AMS: It’s been connecting with people. One of the things that we believed in and actually bet on was the fact that being authentically who we are is more appealing than faking something else. This generation especially has had enough with the whole idea of trying to mold yourself to what society expects of you and embrace who you truly are. Latinos have often been put in a box or have been told this is the Latino we accept. And I don’t vibe with that.

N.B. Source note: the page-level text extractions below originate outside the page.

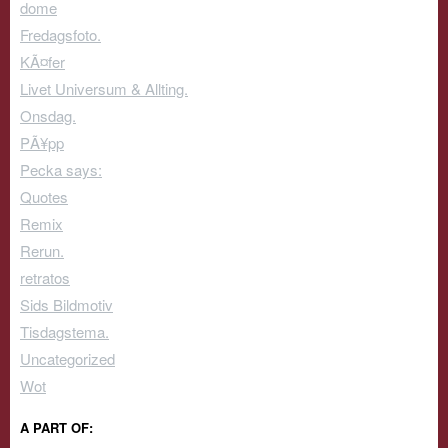
dome
Fredagsfoto.
KÃ¤fer
Livet Universum & Allting.
Onsdag.
PÃ¥pp
Pecka says:
Quotes
Remix
Rerun.
retratos
Sids Bildmotiv
Tisdagstema.
Uncategorized
Wot
A PART OF:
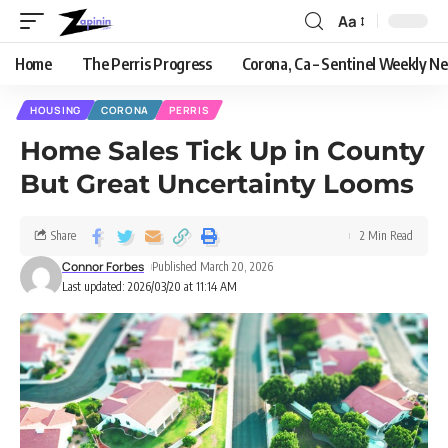
Aa
Home
The Perris Progress
Corona, Ca – Sentinel Weekly N
HOUSING
CORONA
PERRIS
Home Sales Tick Up in County
But Great Uncertainty Looms
Share
2 Min Read
Connor Forbes
Published March 20, 2026
Last updated: 2026/03/20 at 11:14 AM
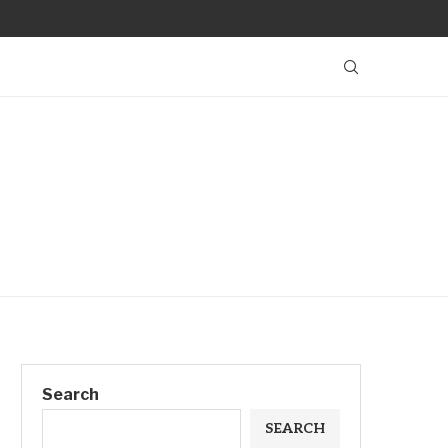
Search
SEARCH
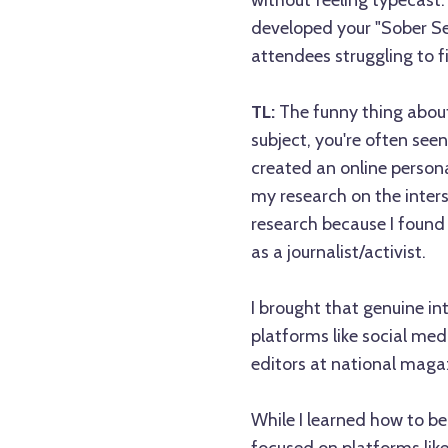
without feeling typecast
developed your "Sober Se
attendees struggling to f
TL:
The funny thing about 
subject, you're often seen
created an online persona
my research on the inters
research because I found 
as a journalist/activist.
I brought that genuine in
platforms like social med
editors at national maga
While I learned how to be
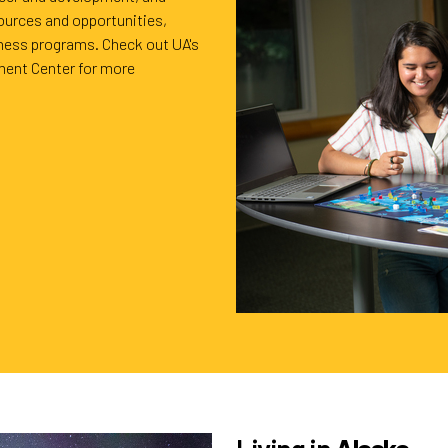
ources and opportunities,
lness programs. Check out UA's
ent Center for more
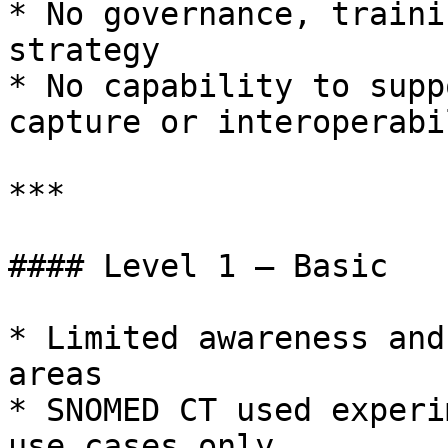
* No governance, traini
strategy

* No capability to supp
capture or interoperabil
***

#### Level 1 – Basic

* Limited awareness and
areas

* SNOMED CT used experi
use cases only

I wanted this to feel like this is authentically ourselves. And because we’re being authentically ourselves, people respond to that more. I think there’s better respect. I respect when somebody’s not trying to be fake. So, by being authentic it connects with other people because emotions are universal. What we say what we don’t say, sure that changes, but that doesn’t take away from the fact that we are humans and that we have the capacity to connect. So by embracing who we truly are, whether you know it or not, it either will feel like oh, this is part of me, or you’re either going to be drawn by curiosity. So if somebody ever feels repelled by being authentically ourselves, there’s bridges to make through conversation, research and understanding because we’re all a big family.
CG: Well, I think that’s all the time we have. Thank you so much.
AMS: Thank you. Thank you for your time. That means a lot and great questions.
Warner Brothers will release Blue Beetle only in theaters on August 18.